The intricate interplay of medicine and IT is evident in the crucial roles of computer/ IT experts in study protocol preparation, AI application, and data analysis, while molecular biologists and bioinformaticians contribute to gene profiling, screening of inborn errors, cancer studies, and sensor development.

A multi-disciplinary approach will result in innovative, user-friendly databases that enhance clinical decision-making and patient outcomes.

The landscape of healthcare is undergoing a transformative shift with the integration of digital health and data science methods.^11-13 This includes the Brain Somatic Mosaicism Network, IoT in Healthcare, Augmented Reality (AR) and Virtual Reality (VR), Natural Language Processing (NLP), and Data Analytics for Population Health. These areas are all contributing to improved patient care, personalized treatment plans, and enhanced medical education.

Global benefits of integration:

The global impact of integrating digital health, multiomics in precision medicine, and data science is evident in several areas:^14-16

1. Personalized management: AI-driven personalized healthcare optimizes treatment strategies, tailoring interventions for better therapeutic outcomes.
2. Clinical and epidemiological data: Data science and AI transform the handling of clinical and epidemiological data, providing insights for disease diagnosis, prognosis, and treatment, especially for cancers.
3. Precision medicine: Advancements in precision medicine through the integration of data science, ‘omics technologies, and AI enable a nuanced understanding of diseases, especially in cancer biology, and personalized ‘omics’ for precision health.¹¹
4. Hypothesis generation using ML: ML accelerates scientific discovery by uncovering hidden patterns within genomic, proteomic, and clinical data, guiding researchers in formulating targeted research questions and generating electronic phenotypes.
5. Cancer data conundrum: Addressing the challenge of managing vast datasets in multiomics research requires advanced bioinformatics tools, collaborative efforts, and interoperable platforms for precision oncology.
6. Virtual ideas lab: For example: Toward Building a Cancer Patient “Digital Twin”.^13,16 A cancer patient’s digital medical twin could be used as a holistic computer-based model to enable personalized medicine, support cancer research, pre-clinical development, clinical trials, aid diagnosis, and support running treatment simulations.
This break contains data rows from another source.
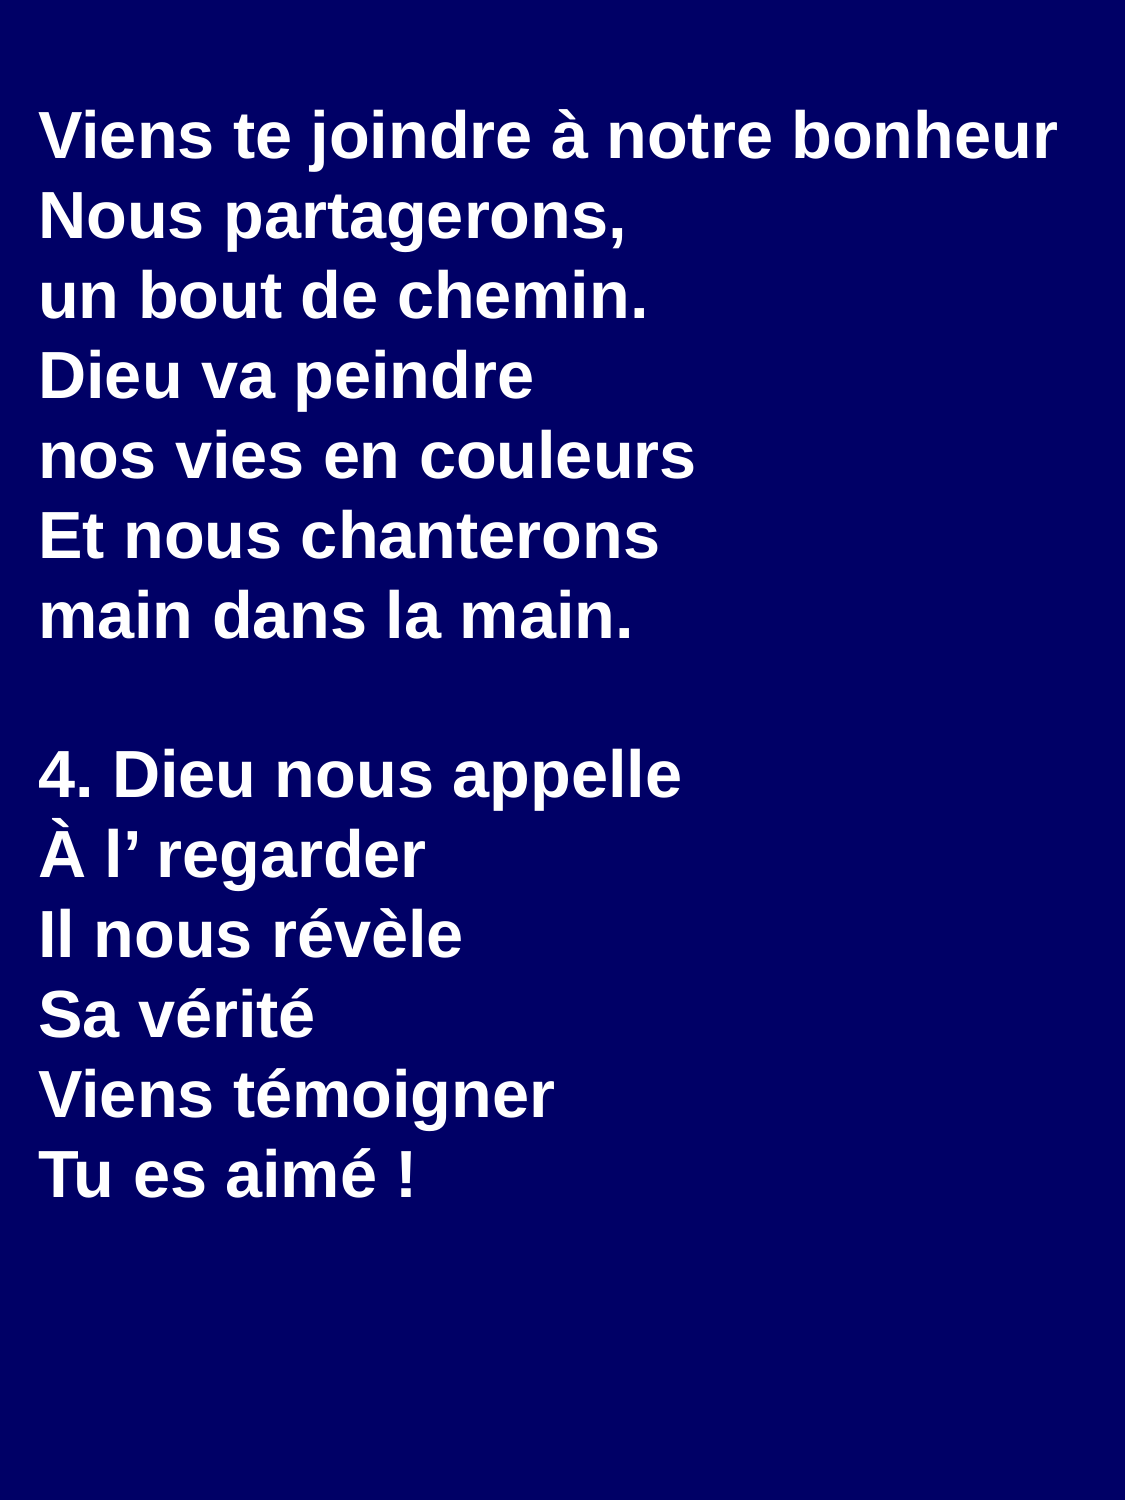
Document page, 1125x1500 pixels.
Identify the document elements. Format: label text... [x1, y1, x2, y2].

text_box Viens te joindre à notre bonheur Nous partagerons, un bout de chemin. Dieu va peindre nos vies en couleurs Et nous chanterons main dans la main. 4. Dieu nous appelle À l’ regarder Il nous révèle Sa vérité Viens témoigner Tu es aimé ! [23, 39, 1110, 1253]
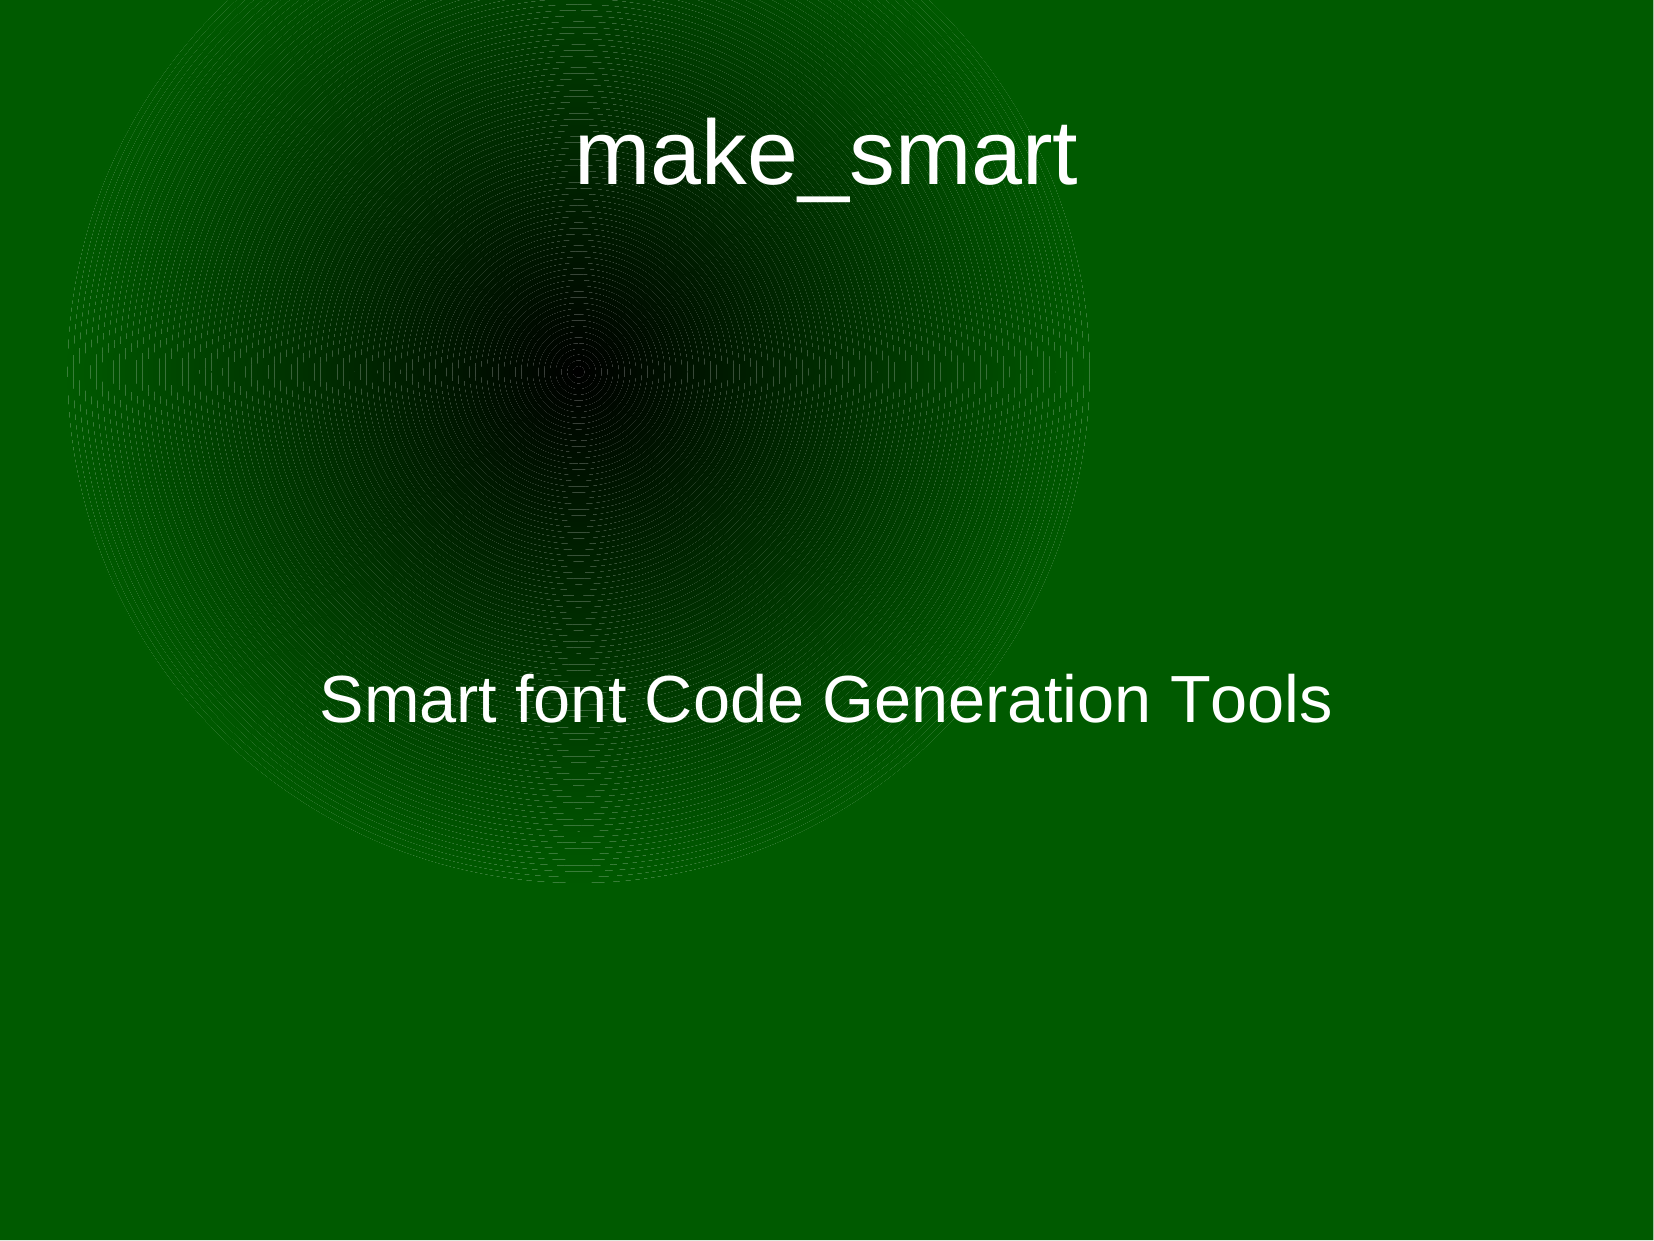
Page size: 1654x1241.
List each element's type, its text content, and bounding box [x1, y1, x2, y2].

subtitle Smart font Code Generation Tools [82, 297, 1571, 1102]
title make_smart [82, 56, 1571, 250]
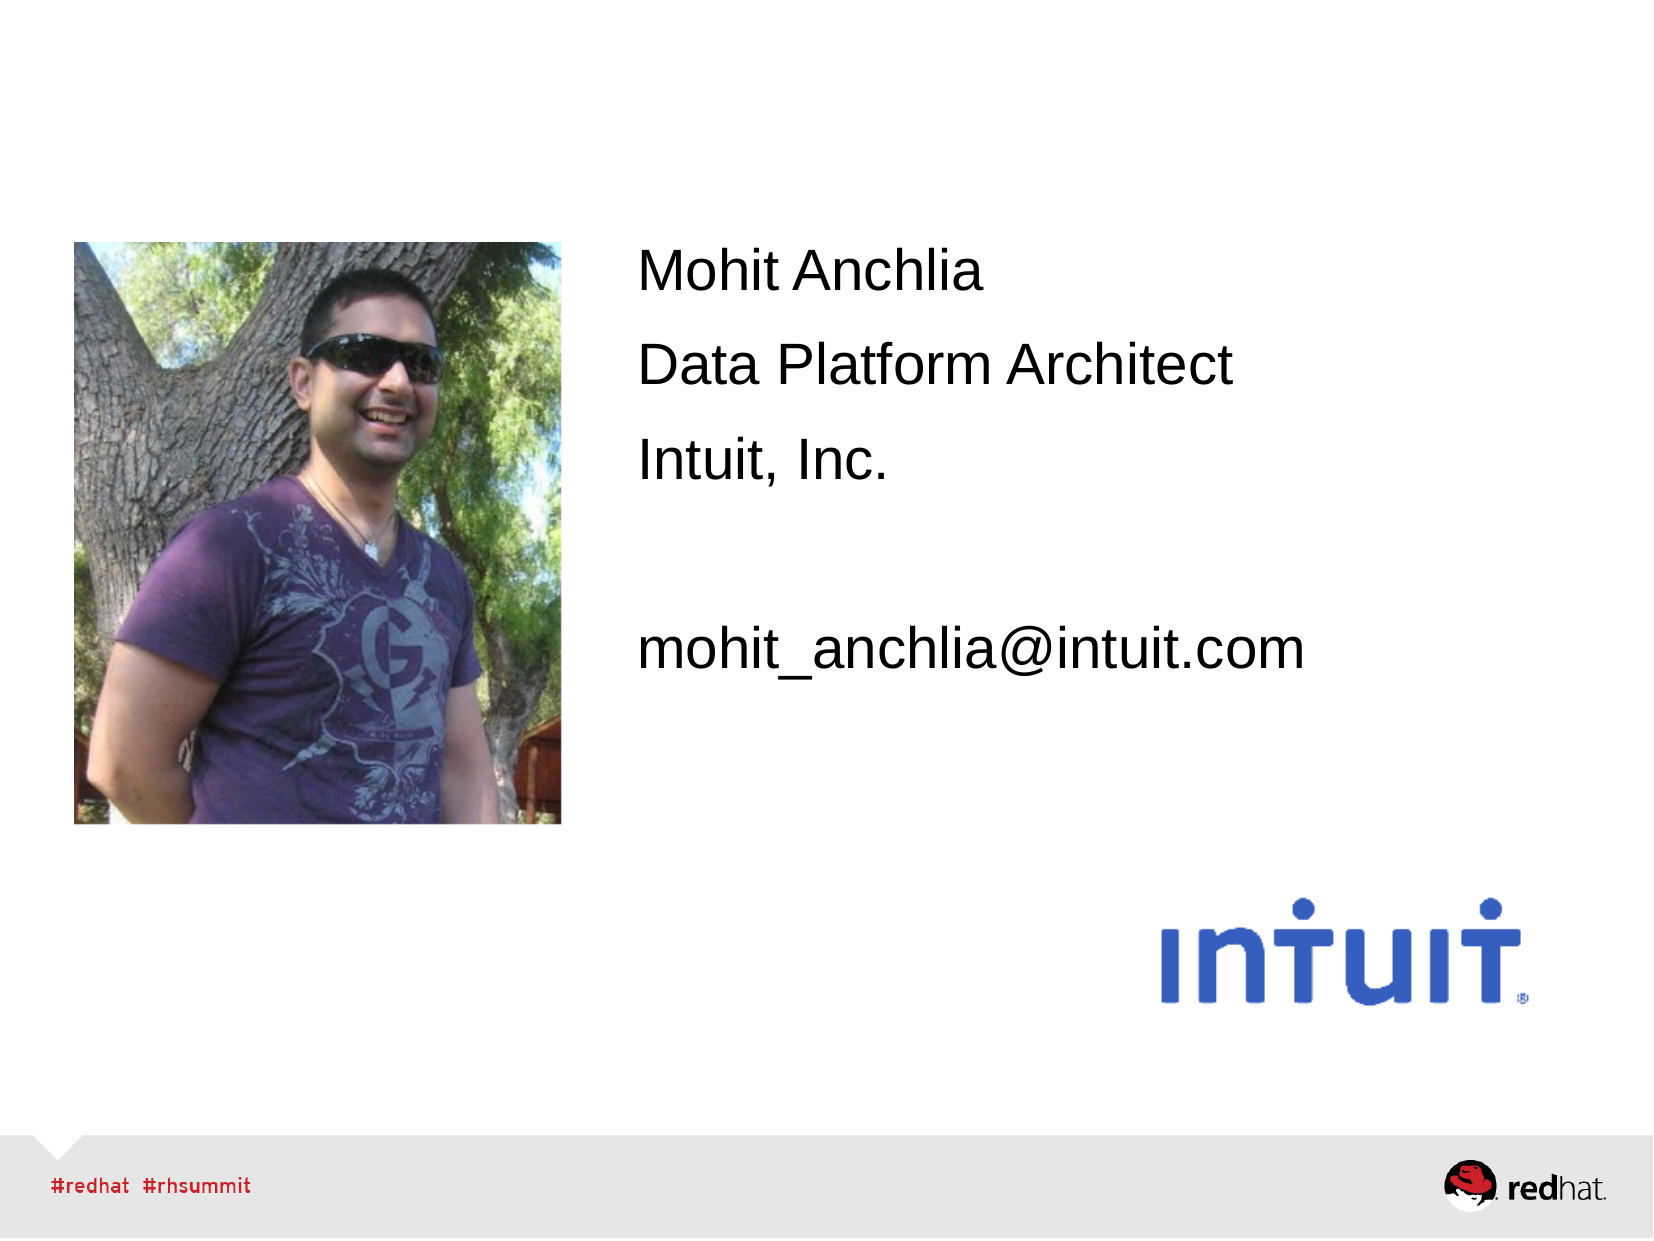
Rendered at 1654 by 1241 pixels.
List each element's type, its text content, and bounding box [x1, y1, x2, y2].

picture [0, 0, 1654, 1238]
list Mohit Anchlia Data Platform Architect Intuit, Inc. mohit_anchlia@intuit.com [637, 237, 1570, 1032]
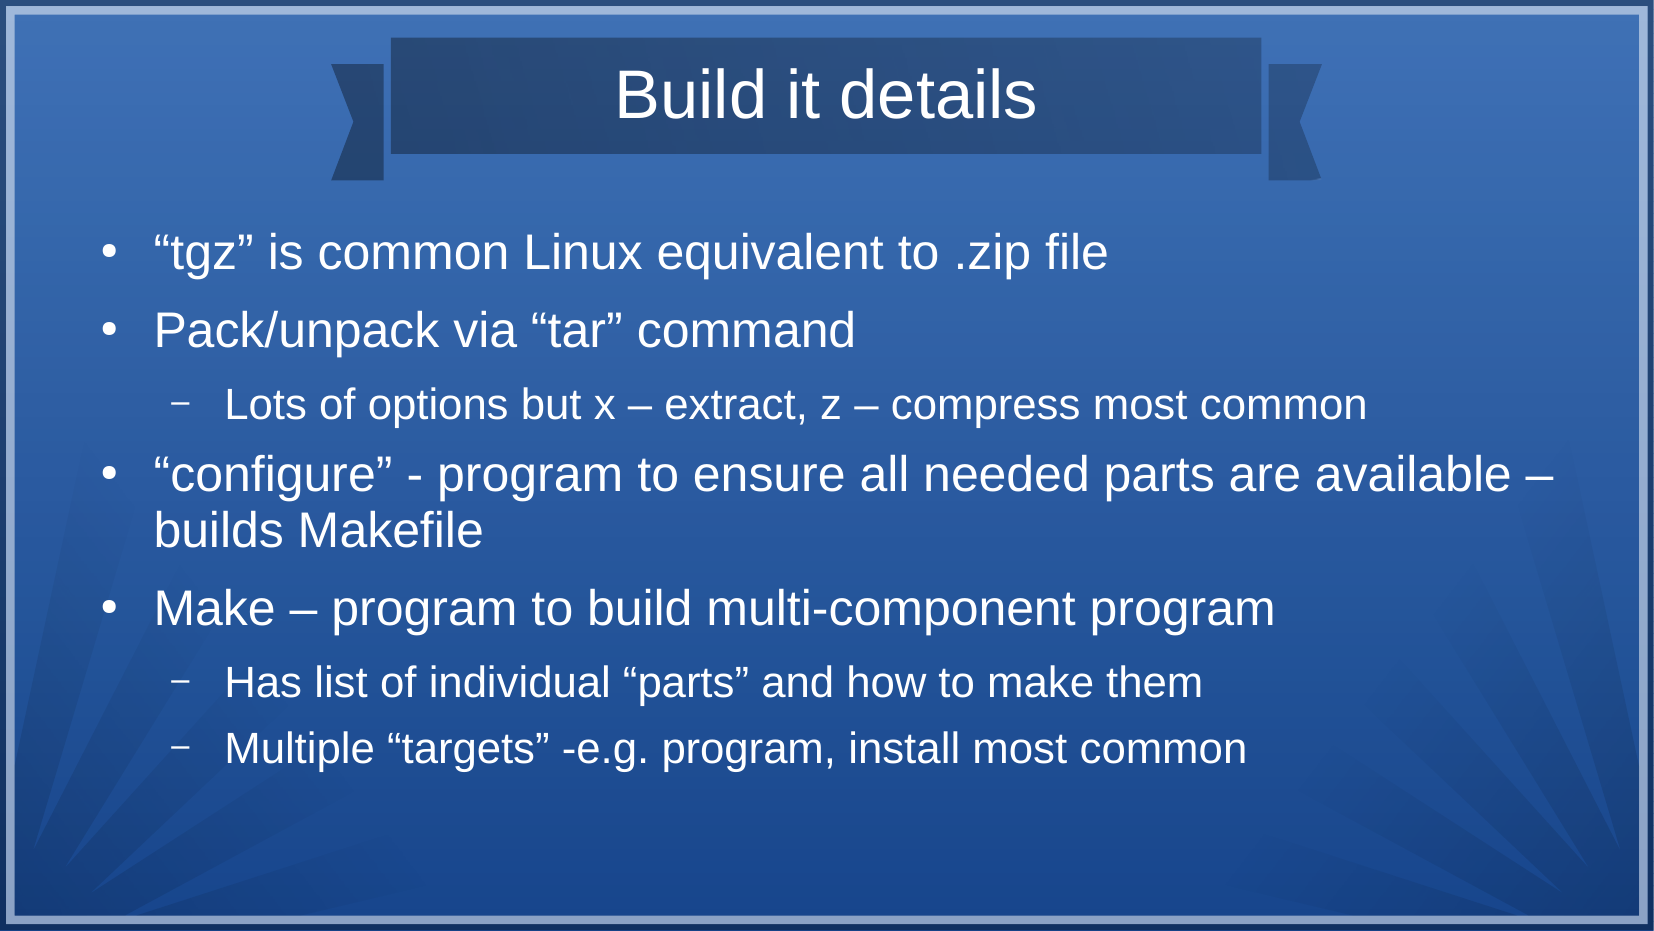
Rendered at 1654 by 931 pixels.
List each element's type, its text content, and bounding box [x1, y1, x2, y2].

title Build it details [389, 35, 1264, 154]
list “tgz” is common Linux equivalent to .zip file Pack/unpack via “tar” command Lots of options but x – extract, z – compress most common “configure” - program to ensure all needed parts are available – builds Makefile Make – program to build multi-component program Has list of individual “parts” and how to make them Multiple “targets” -e.g. program, install most common [82, 224, 1571, 848]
Digital clinical trials: to investigate causation and provide evidence to support the use of novel diagnostic, prognostic, and therapeutic interventions in clinical medicine and produce molecular tumor boards to review and interpret molecular-profiling results for individual patients with cancer and match each patient to available therapies.

Digital biomics datasets would provide a unique resource for future biological investigations and would support a wide range of applications, including individualized medicine, integrated, real-time pandemic surveillance, digital clinical trials, and virtual health coaches.

A multiscale and multimodal dataset from individual-level patient data can be created via clinical trials and population studies. Such datasets can be used to train mechanistic and AI models, forming the basis for predictive modeling that will provide key insights into disease progression and the optimal treatment options available.

The integration of digital biomics datasets into healthcare systems requires collaborative efforts from executives to overcome technical, regulatory, and organizational challenges.^12,17 To achieve this, executives must prioritize investments in IT infrastructure and foster partnerships with academic and research organizations as well as technology vendors to accelerate innovation in digital biomics. They should also prioritize recruitment and talent acquisition, ensure compliance with regulations, prioritize engagement and education of patients, and support research initiatives to develop biomics-based tools and technologies into routine healthcare.

By implementing these actions, executives can drive interdisciplinary and multiomics research and capitalize on multiomic and biomics data to improve patient outcomes, advance precision medicine, and transform healthcare delivery globally.